[Opening DATASET EXTRACT section]

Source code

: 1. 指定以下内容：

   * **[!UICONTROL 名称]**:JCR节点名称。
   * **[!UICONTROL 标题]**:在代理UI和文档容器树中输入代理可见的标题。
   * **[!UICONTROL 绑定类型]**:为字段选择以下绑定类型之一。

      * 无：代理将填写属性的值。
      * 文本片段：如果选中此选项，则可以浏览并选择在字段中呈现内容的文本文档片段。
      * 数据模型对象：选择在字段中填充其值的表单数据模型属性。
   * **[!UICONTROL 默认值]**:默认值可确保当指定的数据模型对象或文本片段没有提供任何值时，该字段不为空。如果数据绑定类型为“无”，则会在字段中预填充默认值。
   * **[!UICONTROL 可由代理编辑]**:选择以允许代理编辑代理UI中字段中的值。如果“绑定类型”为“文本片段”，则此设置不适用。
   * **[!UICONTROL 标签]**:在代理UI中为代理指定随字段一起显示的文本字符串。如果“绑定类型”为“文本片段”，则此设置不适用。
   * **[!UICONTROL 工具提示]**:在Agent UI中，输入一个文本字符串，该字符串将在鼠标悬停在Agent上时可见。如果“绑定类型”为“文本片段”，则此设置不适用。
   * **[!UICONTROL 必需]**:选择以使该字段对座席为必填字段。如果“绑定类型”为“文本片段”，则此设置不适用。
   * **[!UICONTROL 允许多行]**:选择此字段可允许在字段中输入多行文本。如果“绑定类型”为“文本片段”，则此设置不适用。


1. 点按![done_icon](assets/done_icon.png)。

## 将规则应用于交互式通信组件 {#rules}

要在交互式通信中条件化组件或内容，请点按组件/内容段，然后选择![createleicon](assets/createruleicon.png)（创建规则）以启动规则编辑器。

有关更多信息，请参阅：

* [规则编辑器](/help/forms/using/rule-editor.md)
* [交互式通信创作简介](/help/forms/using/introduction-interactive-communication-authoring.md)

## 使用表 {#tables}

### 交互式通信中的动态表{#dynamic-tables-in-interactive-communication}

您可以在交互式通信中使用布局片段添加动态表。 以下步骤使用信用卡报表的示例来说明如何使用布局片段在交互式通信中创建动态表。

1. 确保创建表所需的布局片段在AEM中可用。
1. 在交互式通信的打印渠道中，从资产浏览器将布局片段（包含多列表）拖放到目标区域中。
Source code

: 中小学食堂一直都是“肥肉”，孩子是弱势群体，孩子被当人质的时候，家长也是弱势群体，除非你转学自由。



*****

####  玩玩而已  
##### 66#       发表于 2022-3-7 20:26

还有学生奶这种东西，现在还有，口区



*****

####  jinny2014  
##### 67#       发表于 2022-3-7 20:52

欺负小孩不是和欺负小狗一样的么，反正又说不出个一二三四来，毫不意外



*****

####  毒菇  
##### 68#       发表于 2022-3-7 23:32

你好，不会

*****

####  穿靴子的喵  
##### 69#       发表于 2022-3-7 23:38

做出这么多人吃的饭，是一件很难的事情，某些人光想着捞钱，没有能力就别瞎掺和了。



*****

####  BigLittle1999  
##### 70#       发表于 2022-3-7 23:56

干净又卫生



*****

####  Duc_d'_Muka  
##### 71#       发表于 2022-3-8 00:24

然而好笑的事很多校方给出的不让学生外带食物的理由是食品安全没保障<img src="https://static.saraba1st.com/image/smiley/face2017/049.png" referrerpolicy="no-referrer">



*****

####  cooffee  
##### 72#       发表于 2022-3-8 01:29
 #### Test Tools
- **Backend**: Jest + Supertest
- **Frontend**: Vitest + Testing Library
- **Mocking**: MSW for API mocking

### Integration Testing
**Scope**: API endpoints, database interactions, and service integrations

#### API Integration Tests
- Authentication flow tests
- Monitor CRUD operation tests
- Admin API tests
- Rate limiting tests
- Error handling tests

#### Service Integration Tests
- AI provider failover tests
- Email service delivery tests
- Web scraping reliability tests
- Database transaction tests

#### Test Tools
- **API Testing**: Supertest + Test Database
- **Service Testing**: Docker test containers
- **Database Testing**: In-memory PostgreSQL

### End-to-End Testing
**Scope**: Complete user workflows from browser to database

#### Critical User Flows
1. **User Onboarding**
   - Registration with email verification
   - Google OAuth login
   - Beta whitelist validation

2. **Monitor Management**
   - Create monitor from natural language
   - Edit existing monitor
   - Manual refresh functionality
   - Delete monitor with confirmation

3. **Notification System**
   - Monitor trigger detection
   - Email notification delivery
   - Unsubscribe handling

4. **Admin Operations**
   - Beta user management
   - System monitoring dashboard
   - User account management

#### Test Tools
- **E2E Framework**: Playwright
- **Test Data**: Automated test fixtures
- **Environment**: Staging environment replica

[Closing DATASET EXTRACT section]

*BRIEF*
Reproduce everything in the records above, from the line containing "#### Service Integration Tests" down to the end of the records, including both the first and last lines.

*OUTPUT FOR THIS EXERCISE*
#### Service Integration Tests
- AI provider failover tests
- Email service delivery tests
- Web scraping reliability tests
- Database transaction tests

#### Test Tools
- **API Testing**: Supertest + Test Database
- **Service Testing**: Docker test containers
- **Database Testing**: In-memory PostgreSQL

### End-to-End Testing
**Scope**: Complete user workflows from browser to database

#### Critical User Flows
1. **User Onboarding**
   - Registration with email verification
   - Google OAuth login
   - Beta whitelist validation

2. **Monitor Management**
   - Create monitor from natural language
   - Edit existing monitor
   - Manual refresh functionality
   - Delete monitor with confirmation

3. **Notification System**
   - Monitor trigger detection
   - Email notification delivery
   - Unsubscribe handling

4. **Admin Operations**
   - Beta user management
   - System monitoring dashboard
   - User account management

#### Test Tools
- **E2E Framework**: Playwright
- **Test Data**: Automated test fixtures
- **Environment**: Staging environment replica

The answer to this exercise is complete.